Here's how desperate they're getting
We know that McCain and his assorted troglodyte supporters have gotten desperate in recent weeks. Virtually 100% of McCain's advertising buys are for attack ads (has anyone seen a McCain ad that wasn't an attack?), every poll is against them, and nothing they do seems to work. But they've been told that the attacks work, and they know they worked when Bush used them against McCain, so that's all they have left, and that's what they're doing.
Here is a particularly absurd example of that very tactic, from an outstanding example of the right-wing troglodyte class. Jack Cashill writes for WorldNutDaily and has, among other things, published books about how the Clintons killed Ron Brown, how TWA Flight 800 was shot down by the Navy and covered up, and how intellectuals are destroying the United States. Who better to get out the real truth about Barack Obama?
In Cashill's fevered imagination we now see a Grand Unified Field Theory of Barack Obama. Not only is he an intellectual, not only is he a protege of Weather Underground founder Bill Ayers, but Bill Ayers wrote his book.
I kid you not. Cashill has strung together a pastiche of questionable methodology; unremarkable parallels, like the fact that both Obama and Ayers use words like "ship", "storm", and "horizon" as metaphors, or the fact that both Obama's and Ayers's memoirs include minor chronological errors; and finds that these facts all lead inexorably to one conclusion: Barack Obama could not possibly have written his memoir, so it must have been written by Bill Ayers.
And you'll like this part. Here is what Cashill identifies as the single most persuasive piece of evidence tying the Obama memoir to Ayers:
As a writer, especially in the pre-Google era of Dreams, I would never have used a metaphor as specific as "ballast" unless I knew exactly what I was talking about. Seaman Ayers most surely did.
Get it? At the time this was written, Obama was nothing but a thirty-four year old graduate of Columbia University and Harvard Law School, so he couldn't possibly have know what ballast is. But you know who did? Seaman Bill Ayers!
If that's not a smoking gun, I don't know what is. Gotcha, Obama! Might as well resign right now, Jack Cashill has you dead to rights.
It's only fair to point out that this clown went to my high school, as did Pat Fitzgerald. I'd be curious about what the Jesuits who taught me would say about this ridiculous display.
Here is a particularly absurd example of that very tactic, from an outstanding example of the right-wing troglodyte class. Jack Cashill writes for WorldNutDaily and has, among other things, published books about how the Clintons killed Ron Brown, how TWA Flight 800 was shot down by the Navy and covered up, and how intellectuals are destroying the United States. Who better to get out the real truth about Barack Obama?
In Cashill's fevered imagination we now see a Grand Unified Field Theory of Barack Obama.
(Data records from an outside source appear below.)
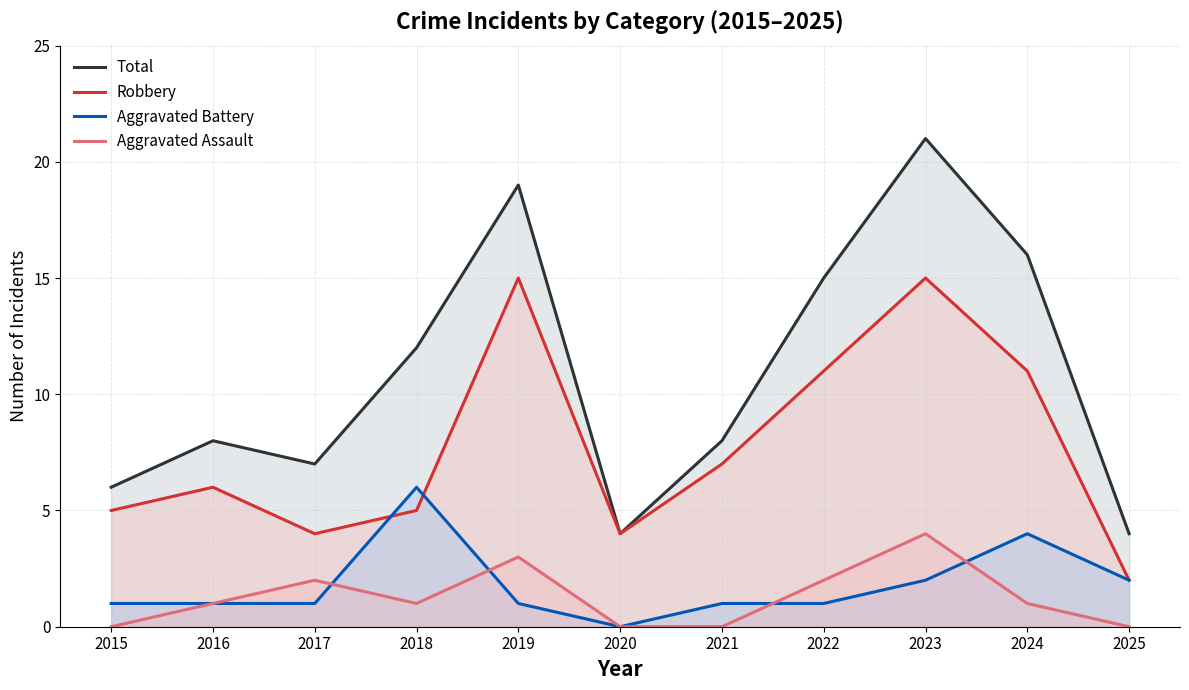

Rank the series by their maximum value, from lowest to highest.

Aggravated Assault, Aggravated Battery, Robbery, Total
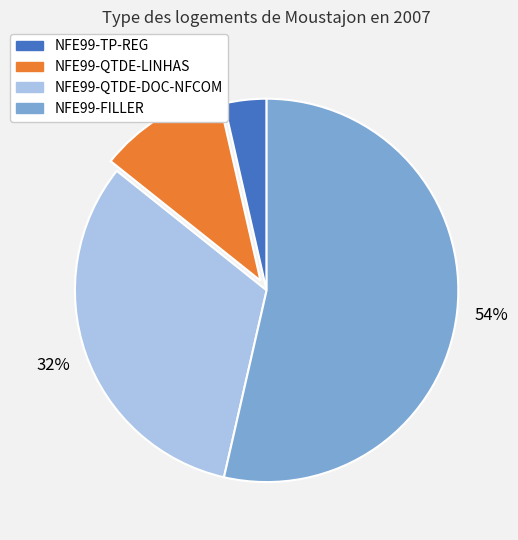

Is NFE99-FILLER the majority of the pie?

Yes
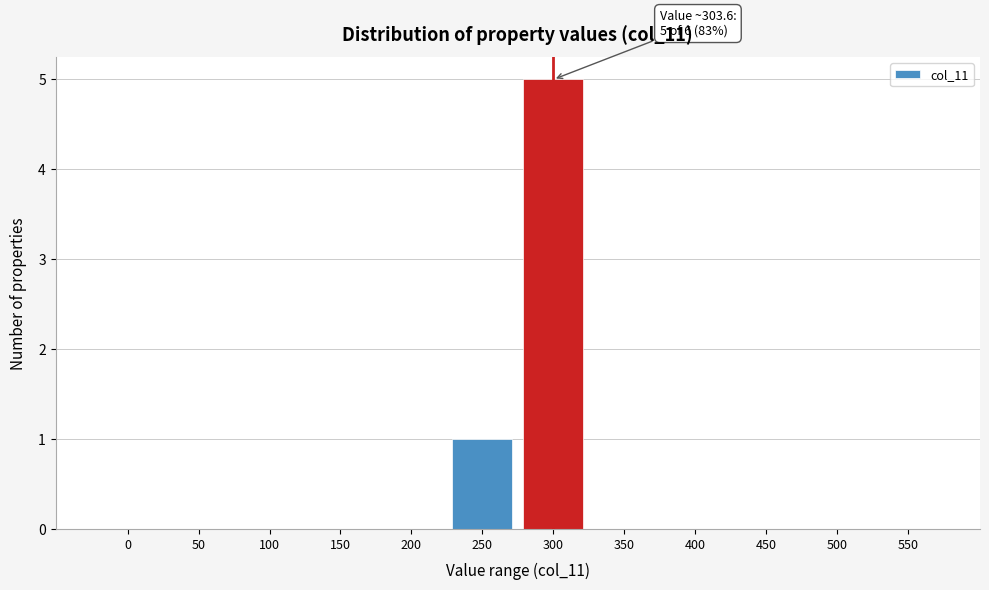

Reading right to left, transcribe all the data shown in this chart.

550=0	500=0	450=0	400=0	350=0	300=5	250=1	200=0	150=0	100=0	50=0	0=0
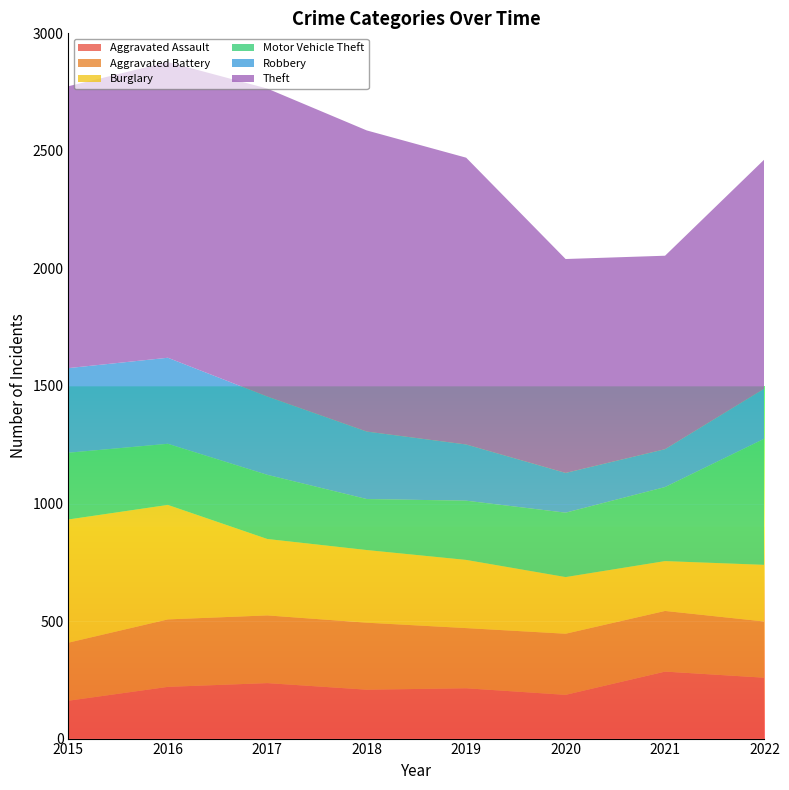

Reading left to right, transcribe all the data shown in this chart.

Aggravated Assault: 161	220	236	208	214	186	285	259
Aggravated Battery: 247	287	288	285	256	260	258	239
Burglary: 524	487	325	309	290	241	212	241
Motor Vehicle Theft: 284	260	273	217	252	274	315	537
Robbery: 360	366	333	287	239	169	161	213
Theft: 1199	1258	1310	1281	1220	910	823	975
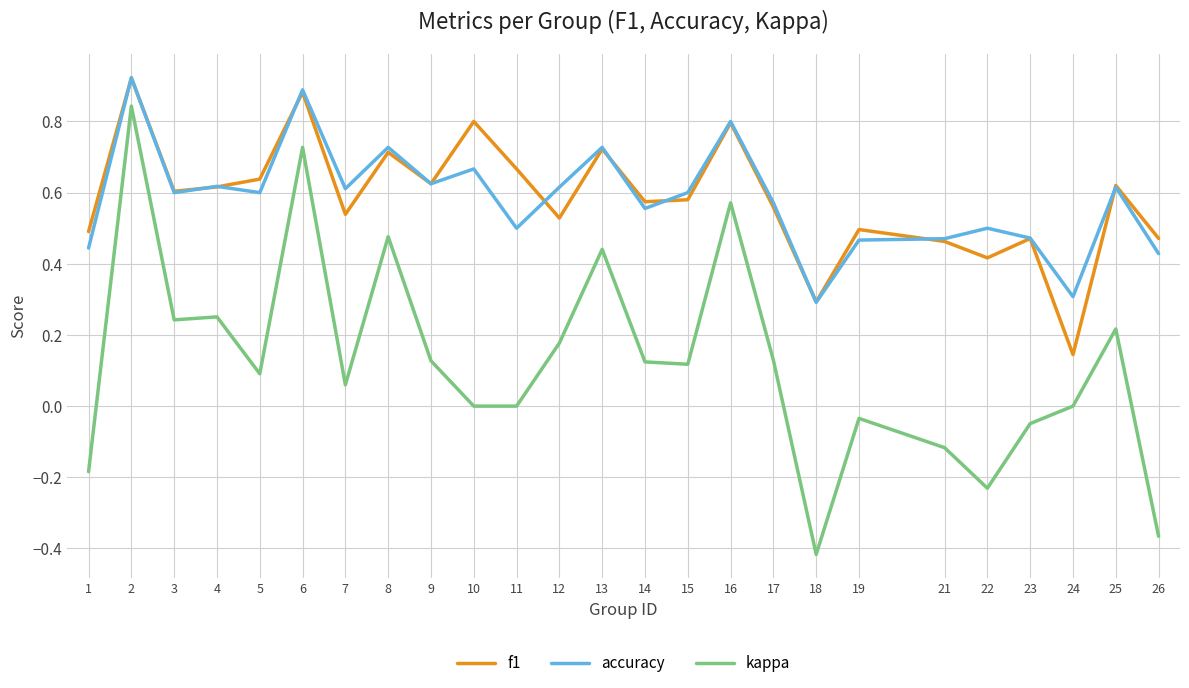

Is it true that f1 equals 0.3 at 18?

True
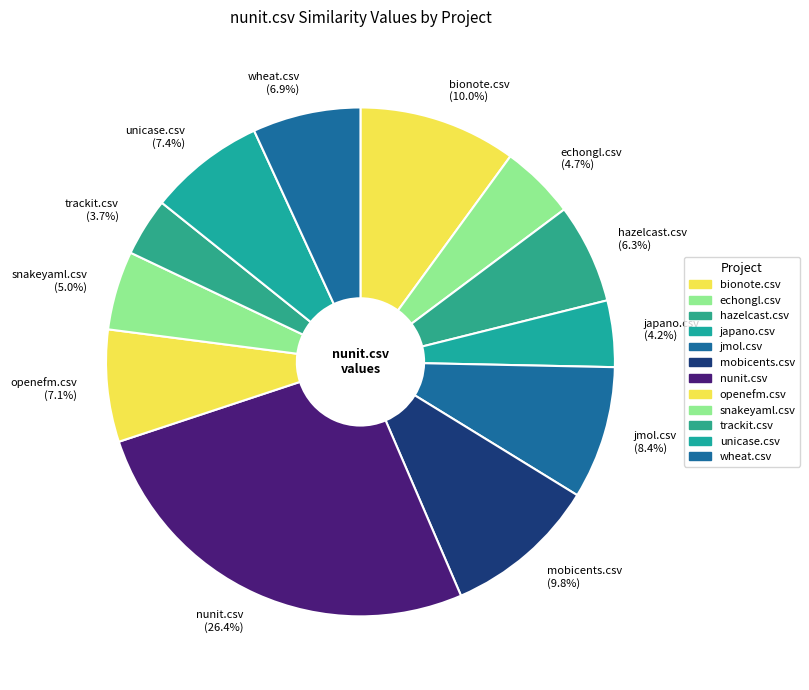

What percentage is the unicase.csv slice, to the nearest percent?

7%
Not only is he an intellectual, not only is he a protege of Weather Underground founder Bill Ayers, but Bill Ayers wrote his book.
I kid you not. Cashill has strung together a pastiche of questionable methodology; unremarkable parallels, like the fact that both Obama and Ayers use words like "ship", "storm", and "horizon" as metaphors, or the fact that both Obama's and Ayers's memoirs include minor chronological errors; and finds that these facts all lead inexorably to one conclusion: Barack Obama could not possibly have written his memoir, so it must have been written by Bill Ayers.
And you'll like this part. Here is what Cashill identifies as the single most persuasive piece of evidence tying the Obama memoir to Ayers:
As a writer, especially in the pre-Google era of Dreams, I would never have used a metaphor as specific as "ballast" unless I knew exactly what I was talking about. Seaman Ayers most surely did.
Get it? At the time this was written, Obama was nothing but a thirty-four year old graduate of Columbia University and Harvard Law School, so he couldn't possibly have know what ballast is. But you know who did? Seaman Bill Ayers!
If that's not a smoking gun, I don't know what is. Gotcha, Obama! Might as well resign right now, Jack Cashill has you dead to rights.
It's only fair to point out that this clown went to my high school, as did Pat Fitzgerald. I'd be curious about what the Jesuits who taught me would say about this ridiculous display.
3 Comments:
You asked, "has anyone seen a McCain ad that wasn't an attack?"
Yes. Here are five.
One
Two
Three
Four
Five
Want more, or is that enough to counter your point?
No, Charity, it isn't. You can find some obscure ads on YouTube, but I'm certainly not seeing any of these ads on TV. Are you?
Thanks for pointing out the one in which they lie about how Sarah Palin stopped the Bridge to Nowhere, though.
I don't watch much TV, so I can't answer that. I didn't think the ads were obscure; they were all on McCain's page.
I just did a quick Google search and ad #2 did run on TV. I didn't check the others. (#1 was just posted on You Tube yesterday, so I doubt that aired yet, if it will.)